We must put long-underused spectrum to its best use, says outgoing chairman


The US Federal Communications Commission (FCC) has rejected a petition seeking to block Ligado Networks from deploying its LightSquared nationwide 5G network.

The petition – which was rejected by a three-to-two majority – was filed by the Department of Commerce's National Telecommunications and Information Administration (NTIA) on behalf of the Defense and Transportation departments, and largely repeats previous concerns about Ligado's proposed use of L-band spectrum.

The term "L-Band" refers to the spectrum between 1GHz and 2GHz. Ligado has proposed using parts of this spectrum as the basis of a low-power terrestrial 5G network primarily serving far-flung IoT devices, particularly those in areas where a stable fixed-line or conventional cellular mobile connection is hard to come by. The L-band is well suited to this as it tends to be less affected by weather conditions and cloud cover.

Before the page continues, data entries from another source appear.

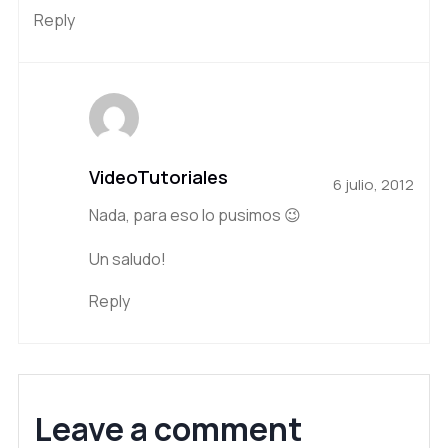
Reply
VideoTutoriales
6 julio, 2012
Nada, para eso lo pusimos 😉
Un saludo!
Reply
Leave a comment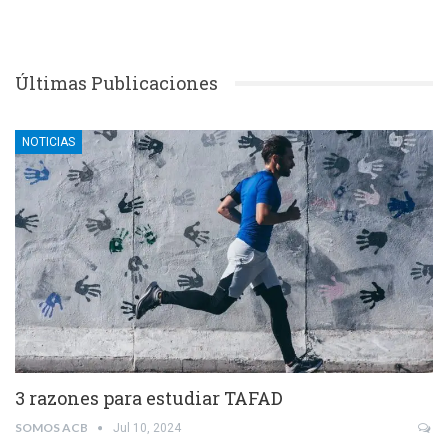
Últimas Publicaciones
NOTICIAS
3 razones para estudiar TAFAD
SOMOS ACB
Jul 10, 2024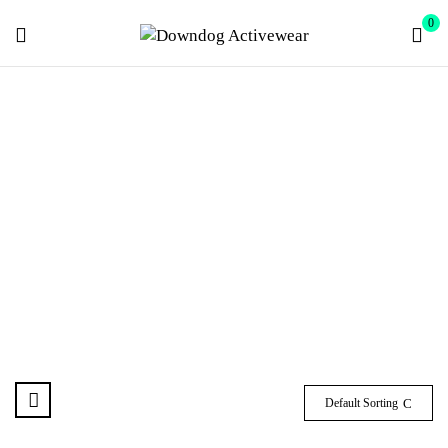
0
LEGGINGS
Home
Leggings
Default Sorting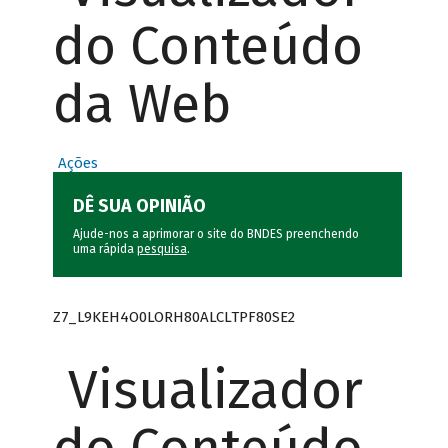
do Conteúdo
da Web
Ações
DÊ SUA OPINIÃO
Ajude-nos a aprimorar o site do BNDES preenchendo
uma rápida
pesquisa
.
Z7_L9KEH4O0LORH80ALCLTPF80SE2
Visualizador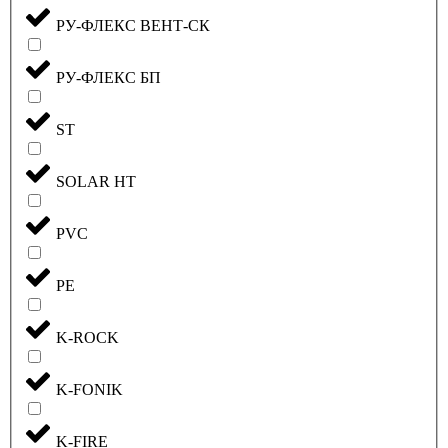
РУ-ФЛЕКС ВЕНТ-СК
РУ-ФЛЕКС БП
ST
SOLAR HT
PVC
PE
K-ROCK
K-FONIK
K-FIRE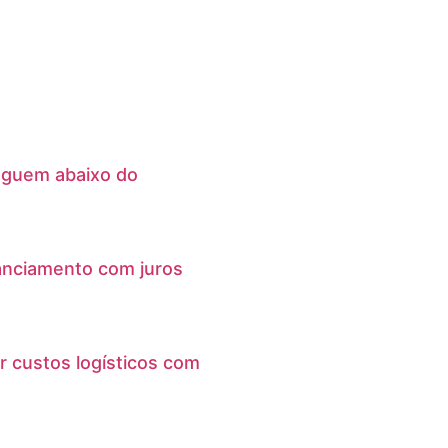
eguem abaixo do
anciamento com juros
r custos logísticos com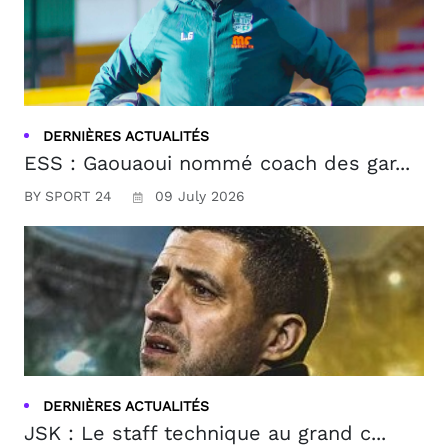
DERNIÈRES ACTUALITÉS
ESS : Gaouaoui nommé coach des gar...
BY SPORT 24
09 July 2026
DERNIÈRES ACTUALITÉS
JSK : Le staff technique au grand c...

Unfortunately for Ligado, those attributes also make it well suited for satellite-based global navigation systems, and the US GPS system (as well as GLONASS, Gallileo, and BeiDou) relies heavily on the L-Band spectrum. Any interference could prove catastrophic, not just for military users, but also airlines and transportation firms that rely upon GPS.

The FCC's rejection notes the onerous conditions placed on Ligado last year as a condition of its approval, which were largely prompted by complaints from within the federal government. These include restrictions on what parts of the spectrum it can use, with the FCC carving out a "guard band" to limit interference with GPS operations, as well as transmission power limits that are 99 per cent lower than those initially proposed.

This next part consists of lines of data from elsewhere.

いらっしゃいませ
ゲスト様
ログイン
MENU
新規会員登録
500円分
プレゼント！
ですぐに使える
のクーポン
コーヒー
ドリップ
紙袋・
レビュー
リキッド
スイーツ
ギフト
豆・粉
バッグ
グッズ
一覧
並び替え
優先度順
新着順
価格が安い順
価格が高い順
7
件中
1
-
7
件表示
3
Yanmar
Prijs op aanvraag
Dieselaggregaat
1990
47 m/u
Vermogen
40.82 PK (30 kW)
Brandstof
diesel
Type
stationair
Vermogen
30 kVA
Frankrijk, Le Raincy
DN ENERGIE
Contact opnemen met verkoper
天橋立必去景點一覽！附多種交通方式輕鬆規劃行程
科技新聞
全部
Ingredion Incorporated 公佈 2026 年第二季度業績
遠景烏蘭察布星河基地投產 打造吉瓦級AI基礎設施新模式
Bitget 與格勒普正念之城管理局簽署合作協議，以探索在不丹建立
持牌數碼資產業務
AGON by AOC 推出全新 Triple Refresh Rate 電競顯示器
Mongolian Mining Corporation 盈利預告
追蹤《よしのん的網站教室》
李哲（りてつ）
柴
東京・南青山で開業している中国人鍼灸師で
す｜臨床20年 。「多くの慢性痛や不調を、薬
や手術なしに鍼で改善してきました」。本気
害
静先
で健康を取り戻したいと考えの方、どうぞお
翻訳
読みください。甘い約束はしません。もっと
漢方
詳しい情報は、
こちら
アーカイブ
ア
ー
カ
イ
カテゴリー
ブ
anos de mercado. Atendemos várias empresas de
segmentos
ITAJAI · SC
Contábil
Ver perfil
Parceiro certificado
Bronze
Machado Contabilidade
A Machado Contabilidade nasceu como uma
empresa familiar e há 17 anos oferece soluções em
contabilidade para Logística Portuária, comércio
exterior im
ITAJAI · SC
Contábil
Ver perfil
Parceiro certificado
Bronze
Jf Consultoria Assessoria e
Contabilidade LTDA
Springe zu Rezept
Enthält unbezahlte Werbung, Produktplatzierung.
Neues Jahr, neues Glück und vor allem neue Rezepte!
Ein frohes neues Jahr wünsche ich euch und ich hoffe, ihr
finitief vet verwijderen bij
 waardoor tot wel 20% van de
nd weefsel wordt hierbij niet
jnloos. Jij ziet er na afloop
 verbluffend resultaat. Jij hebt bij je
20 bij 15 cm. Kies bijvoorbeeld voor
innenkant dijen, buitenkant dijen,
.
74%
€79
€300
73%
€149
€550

In addition, Ligado is legally compelled to work alongside federal agencies to mitigate any interference, by providing information about the configuration of its base stations, as well as identifying hardware that could be susceptible to interference. It must also provide GPS manufacturers at least six months' notice before it activates any base stations.

FCC commissioner Nathan Simington voted against the petition, but did not regard the matter as closed [PDF], citing the absence of any definitive scientific testing about whether LightSquared would interfere with other L-band applications.

"As there is an opportunity for further testing, including performance-based testing, there remains the possibility of a showing that will greatly bolster the merits of NTIA's petition for reconsideration," he said.

"Such a showing would also allow the Commission to better evaluate the entire record in this proceeding, including the various other petitions for reconsideration that were filed. It is by doing so that we will adduce the best possible record in the service of disinterested policymaking in the public good."

FCC chairman Ajit Pai, who leaves office today, added: "We must continue to move forward to ensure next-generation wireless services are available, and to do so, we must put this long-underused spectrum to its best use."

Referring to the restrictions imposed in 2020, he said: "My colleagues and I unanimously adopted the order after more than a decade of delay across several Administrations. That order imposed stringent conditions in order to protect incumbent users, including GPS services and Pentagon operations that operate outside this band, and the technical evidence in our record continues to demonstrate that the FCC made the correct decision."